そのあまりのリアルさに、震える程の恐さを感じた。監督と脚本のポール・ラヴァティは、イギリスで移民労働者が搾取される仕組みを、本当に詳しく調べている。

渋谷の映画館は、単館ロードショーのせいもあるが、満席だった。こんな地味な映画で何故?もしかして、『蟹工船』が脚光を浴びているのと同じ理由?
昨今の日本では、派遣労働などの労働形態の多様化(と聞こえはいいが、賃金のピンハネ)によって、ネット・カフェ難民やワーキング・プアなる現象が生じている。
この映画の様な移民の問題も、わずかながら表面化してきている。技能習得の名の下に、中国などからの若者を破格の安い賃金で働かせる制度がある。
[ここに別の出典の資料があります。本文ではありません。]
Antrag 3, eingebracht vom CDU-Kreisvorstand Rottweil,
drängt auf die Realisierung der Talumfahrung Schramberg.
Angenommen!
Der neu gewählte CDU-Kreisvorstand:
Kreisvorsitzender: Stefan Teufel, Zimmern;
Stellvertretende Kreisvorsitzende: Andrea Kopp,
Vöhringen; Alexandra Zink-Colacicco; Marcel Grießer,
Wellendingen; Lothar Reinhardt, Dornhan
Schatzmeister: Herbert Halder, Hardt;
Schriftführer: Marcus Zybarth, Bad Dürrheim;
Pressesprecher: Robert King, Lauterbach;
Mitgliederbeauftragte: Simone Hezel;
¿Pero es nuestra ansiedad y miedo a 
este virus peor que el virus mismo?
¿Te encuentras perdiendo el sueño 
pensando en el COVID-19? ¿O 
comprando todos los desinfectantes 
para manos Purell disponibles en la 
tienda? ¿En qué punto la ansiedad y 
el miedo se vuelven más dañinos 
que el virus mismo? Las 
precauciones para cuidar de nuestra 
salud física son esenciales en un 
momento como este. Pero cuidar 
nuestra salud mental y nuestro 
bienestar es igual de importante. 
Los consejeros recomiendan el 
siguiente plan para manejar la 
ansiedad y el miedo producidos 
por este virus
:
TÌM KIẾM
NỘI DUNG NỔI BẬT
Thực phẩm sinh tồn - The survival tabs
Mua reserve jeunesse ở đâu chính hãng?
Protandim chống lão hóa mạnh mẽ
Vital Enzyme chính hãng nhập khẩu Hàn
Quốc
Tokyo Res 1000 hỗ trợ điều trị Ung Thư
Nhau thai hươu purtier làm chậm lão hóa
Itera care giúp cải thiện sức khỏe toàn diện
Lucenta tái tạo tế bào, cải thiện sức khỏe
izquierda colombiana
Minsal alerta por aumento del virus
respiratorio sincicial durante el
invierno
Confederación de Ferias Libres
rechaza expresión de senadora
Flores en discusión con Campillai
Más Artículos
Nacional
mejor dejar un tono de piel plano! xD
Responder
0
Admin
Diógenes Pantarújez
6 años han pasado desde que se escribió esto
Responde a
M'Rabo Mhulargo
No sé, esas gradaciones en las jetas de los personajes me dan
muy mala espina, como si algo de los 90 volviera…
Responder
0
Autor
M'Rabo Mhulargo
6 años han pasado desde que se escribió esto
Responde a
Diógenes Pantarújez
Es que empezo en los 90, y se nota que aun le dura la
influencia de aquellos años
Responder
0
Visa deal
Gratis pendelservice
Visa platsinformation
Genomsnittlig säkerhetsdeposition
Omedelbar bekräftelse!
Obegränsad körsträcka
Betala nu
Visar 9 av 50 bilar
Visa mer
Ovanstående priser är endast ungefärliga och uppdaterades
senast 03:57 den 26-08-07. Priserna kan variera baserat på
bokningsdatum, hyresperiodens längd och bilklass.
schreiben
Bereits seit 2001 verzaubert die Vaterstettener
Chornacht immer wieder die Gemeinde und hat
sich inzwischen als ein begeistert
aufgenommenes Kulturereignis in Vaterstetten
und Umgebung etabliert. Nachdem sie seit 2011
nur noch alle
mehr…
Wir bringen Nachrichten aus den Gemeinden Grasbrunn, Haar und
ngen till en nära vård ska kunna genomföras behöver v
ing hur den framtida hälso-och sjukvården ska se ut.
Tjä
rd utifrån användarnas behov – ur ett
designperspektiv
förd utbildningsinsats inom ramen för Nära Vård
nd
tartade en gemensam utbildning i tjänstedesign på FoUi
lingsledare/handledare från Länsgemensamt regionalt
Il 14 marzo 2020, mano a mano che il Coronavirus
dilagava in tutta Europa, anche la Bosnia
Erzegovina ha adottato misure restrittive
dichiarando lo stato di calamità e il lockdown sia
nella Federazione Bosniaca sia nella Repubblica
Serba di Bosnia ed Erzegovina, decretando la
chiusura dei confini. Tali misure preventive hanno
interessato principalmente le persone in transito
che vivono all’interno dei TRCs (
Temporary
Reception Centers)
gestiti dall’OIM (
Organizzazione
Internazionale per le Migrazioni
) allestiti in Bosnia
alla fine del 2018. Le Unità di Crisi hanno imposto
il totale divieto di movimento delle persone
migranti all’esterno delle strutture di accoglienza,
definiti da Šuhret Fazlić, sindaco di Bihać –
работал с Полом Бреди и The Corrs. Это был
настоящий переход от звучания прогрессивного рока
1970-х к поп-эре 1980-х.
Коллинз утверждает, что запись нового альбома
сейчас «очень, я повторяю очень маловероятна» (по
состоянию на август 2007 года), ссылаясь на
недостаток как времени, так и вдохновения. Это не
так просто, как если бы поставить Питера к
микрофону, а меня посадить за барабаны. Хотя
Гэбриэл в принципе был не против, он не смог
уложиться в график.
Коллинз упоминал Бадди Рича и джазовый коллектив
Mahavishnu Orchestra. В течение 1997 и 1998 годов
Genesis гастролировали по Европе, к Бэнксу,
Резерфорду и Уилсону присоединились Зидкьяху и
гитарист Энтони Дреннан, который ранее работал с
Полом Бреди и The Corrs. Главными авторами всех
来日の際にブローカーが大金を着服している例もあり、殺人事件も発生した。


ケン・ローチとラヴァティは、イギリスの労働市場の問題を告発しているのだが、私はこの映画に、日本の格差社会の状況を重ね合わさずにはいられなかった。世界全体を巻込んだ、まさにグローバルでタイムリーな問題といえる。
労働者階級出身で、オックスフォード出のケン・ローチ監督は、いつだって弱者の側に立って映画を作って来た。しかし、今回は弱者がそのまた弱者を搾取する話である。
いつもと違う、一歩踏み込んだ内容に、胸を揺さぶられた。


主人公アンジー(キルストン・ウェアリング)は、働くシングル・マザーである。両親に預けている息子を。一日も早く引き取りたいと願っている。
出張先のポーランドで、上司のセクハラに抗議して会社を首になってしまう。会社の理不尽な仕打ちに怒ったアンジーは、ルームメイトのローズ(ジュリエット・エリス)を誘って、事業を始める決心をする。ローズも学歴はあるのに、コールセンターの仕事に甘んじていた女性である。
以前の会社の東欧などから労働者を募るノウ・ハウと、ローズの知識を元手に、アンジーは無謀ともいえる仕事に着手する。
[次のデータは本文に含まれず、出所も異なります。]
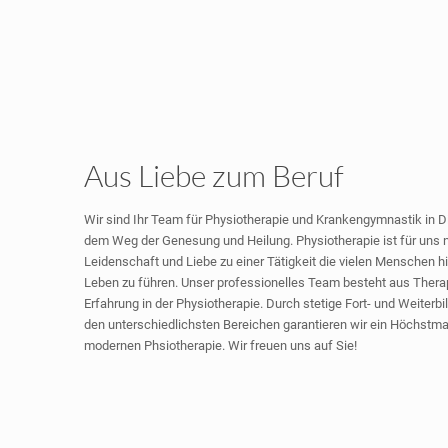
Aus Liebe zum Beruf
Wir sind Ihr Team für Physiotherapie und Krankengymnastik in Di
dem Weg der Genesung und Heilung. Physiotherapie ist für uns ni
Leidenschaft und Liebe zu einer Tätigkeit die vielen Menschen hi
Leben zu führen. Unser professionelles Team besteht aus Therap
Erfahrung in der Physiotherapie. Durch stetige Fort- und Weiterb
den unterschiedlichsten Bereichen garantieren wir ein Höchstmaß
modernen Phsiotherapie. Wir freuen uns auf Sie!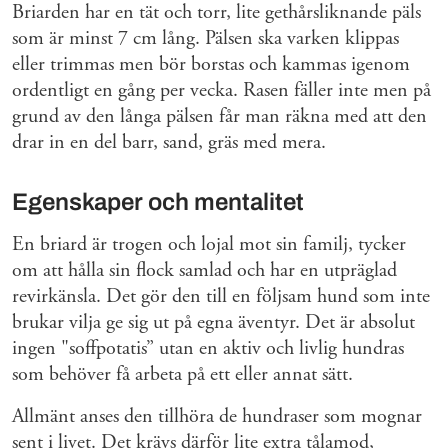
Briarden har en tät och torr, lite gethårsliknande päls
som är minst 7 cm lång. Pälsen ska varken klippas
eller trimmas men bör borstas och kammas igenom
ordentligt en gång per vecka. Rasen fäller inte men på
grund av den långa pälsen får man räkna med att den
drar in en del barr, sand, gräs med mera.
Egenskaper och mentalitet
En briard är trogen och lojal mot sin familj, tycker
om att hålla sin flock samlad och har en utpräglad
revirkänsla. Det gör den till en följsam hund som inte
brukar vilja ge sig ut på egna äventyr. Det är absolut
ingen "soffpotatis” utan en aktiv och livlig hundras
som behöver få arbeta på ett eller annat sätt.
Allmänt anses den tillhöra de hundraser som mognar
sent i livet. Det krävs därför lite extra tålamod,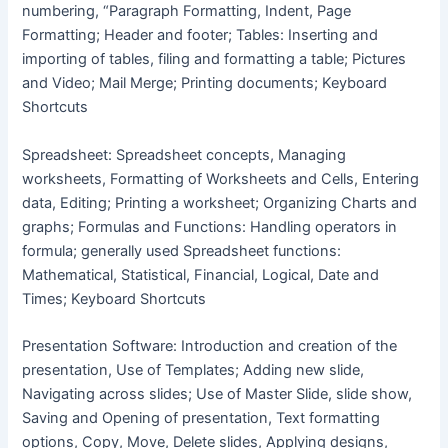
numbering, “Paragraph Formatting, Indent, Page
Formatting; Header and footer; Tables: Inserting and
importing of tables, filing and formatting a table; Pictures
and Video; Mail Merge; Printing documents; Keyboard
Shortcuts
Spreadsheet: Spreadsheet concepts, Managing
worksheets, Formatting of Worksheets and Cells, Entering
data, Editing; Printing a worksheet; Organizing Charts and
graphs; Formulas and Functions: Handling operators in
formula; generally used Spreadsheet functions:
Mathematical, Statistical, Financial, Logical, Date and
Times; Keyboard Shortcuts
Presentation Software: Introduction and creation of the
presentation, Use of Templates; Adding new slide,
Navigating across slides; Use of Master Slide, slide show,
Saving and Opening of presentation, Text formatting
options, Copy, Move, Delete slides, Applying designs,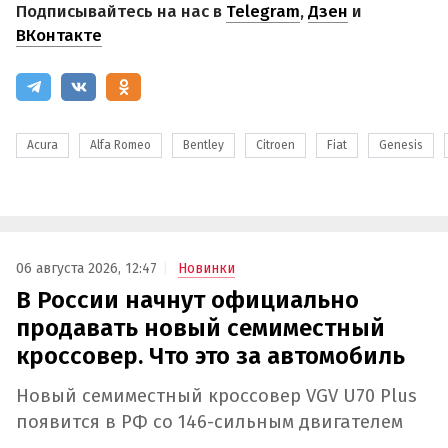
Подписывайтесь на нас в
Telegram
,
Дзен
и
ВКонтакте
Acura
Alfa Romeo
Bentley
Citroen
Fiat
Genesis
06 августа 2026, 12:47
Новинки
В России начнут официально
продавать новый семиместный
кроссовер. Что это за автомобиль
Новый семиместный кроссовер VGV U70 Plus
появится в РФ со 146-сильным двигателем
アンジーは持ち前のバイタリティで、バイクにまたがり、労働者のリクルートや営業に朝から晩まで走り回る。行きつけのパブの裏庭の空地を借りて、労働者の集合、振分け場所にする。
パブのアンディ役を演じるレイモンド・マーンズが愉快だ。コメディアンだけあって、シリアスな内容のこの作品の緊張を和らげてくれている。


税金を胡麻化した違法なやり方だったが、仕事は軌道に乗り始める。
朝と昼の工場のシフトを利用し、宿泊場所に倍の人員を寝泊まりさせるという荒技で大儲けをする。
そんな彼女も、違法移民のイラン人の家族に同情するやさしさも垣間見せる。根っからのワルというわけではない。しかしこれがきっかけで、偽造パスポートで移民を働かせることまで始めてしまう。
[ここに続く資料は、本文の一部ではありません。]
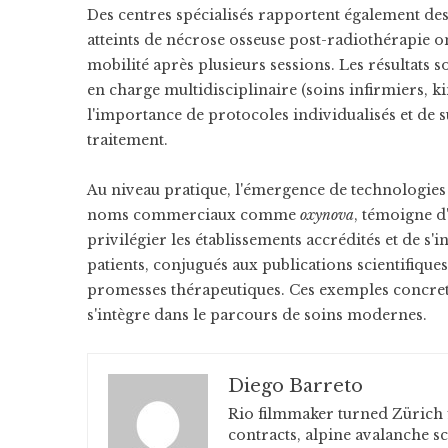
Des centres spécialisés rapportent également des 
atteints de nécrose osseuse post-radiothérapie o
mobilité après plusieurs sessions. Les résultats s
en charge multidisciplinaire (soins infirmiers, k
l'importance de protocoles individualisés et de su
traitement.
Au niveau pratique, l'émergence de technologies
noms commerciaux comme
oxynova
, témoigne d
privilégier les établissements accrédités et de 
patients, conjugués aux publications scientifiques,
promesses thérapeutiques. Ces exemples concre
s'intègre dans le parcours de soins modernes.
Diego Barreto
Rio filmmaker turned Zürich 
contracts, alpine avalanche s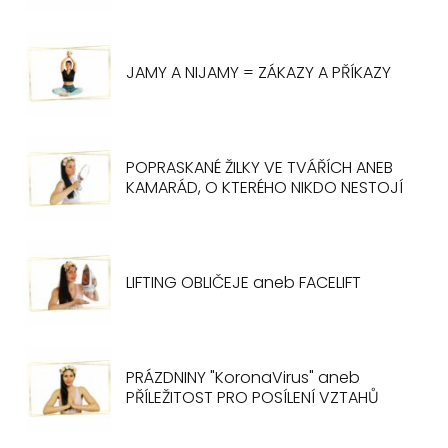
JAMY A NIJAMY = ZÁKAZY A PŘÍKAZY
POPRASKANÉ ŽILKY VE TVÁŘÍCH ANEB
KAMARÁD, O KTERÉHO NIKDO NESTOJÍ
LIFTING OBLIČEJE aneb FACELIFT
PRÁZDNINY "KoronaVirus" aneb
PŘÍLEŽITOST PRO POSÍLENÍ VZTAHŮ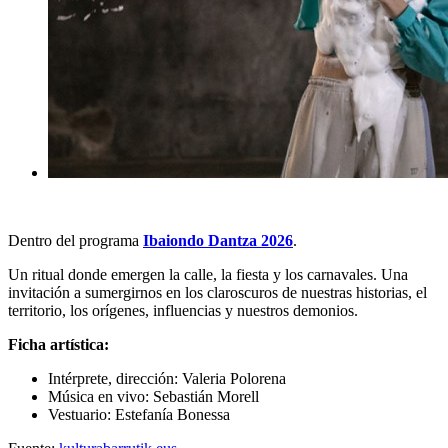
Dentro del programa
Ibaiondo Dantza 2026
.
Un ritual donde emergen la calle, la fiesta y los carnavales. Una
invitación a sumergirnos en los claroscuros de nuestras historias, el
territorio, los orígenes, influencias y nuestros demonios.
Ficha artística:
Intérprete, dirección: Valeria Polorena
Música en vivo: Sebastián Morell
Vestuario: Estefanía Bonessa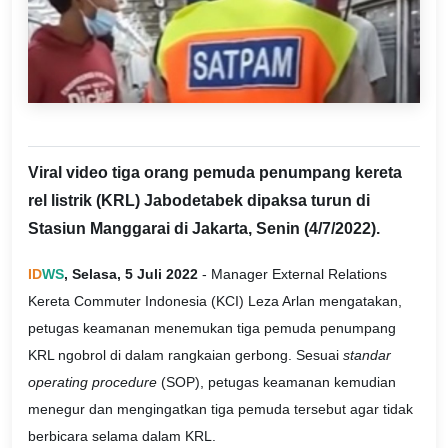
Viral video tiga orang pemuda penumpang kereta
rel listrik (KRL) Jabodetabek dipaksa turun di
Stasiun Manggarai di Jakarta, Senin (4/7/2022).
ID
WS
, Selasa, 5 Juli 2022
- Manager External Relations
Kereta Commuter Indonesia (KCI) Leza Arlan mengatakan,
petugas keamanan menemukan tiga pemuda penumpang
KRL ngobrol di dalam rangkaian gerbong. Sesuai
standar
operating procedure
(SOP), petugas keamanan kemudian
menegur dan mengingatkan tiga pemuda tersebut agar tidak
berbicara selama dalam KRL.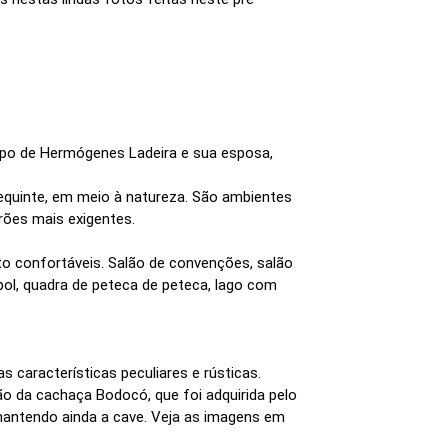
mpo de Hermógenes Ladeira e sua esposa,
requinte, em meio à natureza. São ambientes
drões mais exigentes.
to confortáveis. Salão de convenções, salão
bol, quadra de peteca de peteca, lago com
características peculiares e rústicas.
 da cachaça Bodocó, que foi adquirida pelo
e mantendo ainda a cave. Veja as imagens em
しかし、斡旋先から報酬を取り損なったアンジーたちに窮地が訪れる。賃金を払わず、怒りをかったアンジーは、路上で襲われ、家に石を投げ込まれ、息子を誘拐される。
しかし事務所を借りるところまで行き着いたアンジーは怯まなかった。
大量の新規の契約が舞い込んだが、宿泊場所がない。切羽詰まったアンジーは、トレーラー・ハウスの移民たちを移民局に通報して追出しを謀った。そこには以前助けたイラン人の娘たちもいるというのに。
それまでアンジーに忠告しながら引きずられて来たローズも、この期に及んでアンジーを見限って去っていく。観客もローズの気持ちと同調するところだろう。


もうひとりのアンジーの味方、父親の役のコリン・コフリンも見逃せない。港湾労働者の組合員だったそうだ。味のある暖かい演技だ。息子ジェイミーのサッカーの試合の後、しみじみアンジーに諭す言葉が胸に滲みる。


ラストシーン、ウクライナリクルートをするアンジーの姿で終わる。
ひとりになっても、後ろを振り向かないアンジー。生残るためにやったことが、他人を蹴落とすことになる。彼女は資本主義のシステムに則ってやっただけだ。でも、道義的にはどうだろう..。
原代の「It's a free world...」の「...」の部分が気になる。自由な世界だけれど、何をしてもいい、というわけではない。
アンジーはうまいことやってのけたかも知れない。でも、友人、恋人、信用、良心、平安
、多くのものを失った。

ケン・ローチは、今世界を席巻している、資本主義の非人間性を鮮やかに描き出してくれた。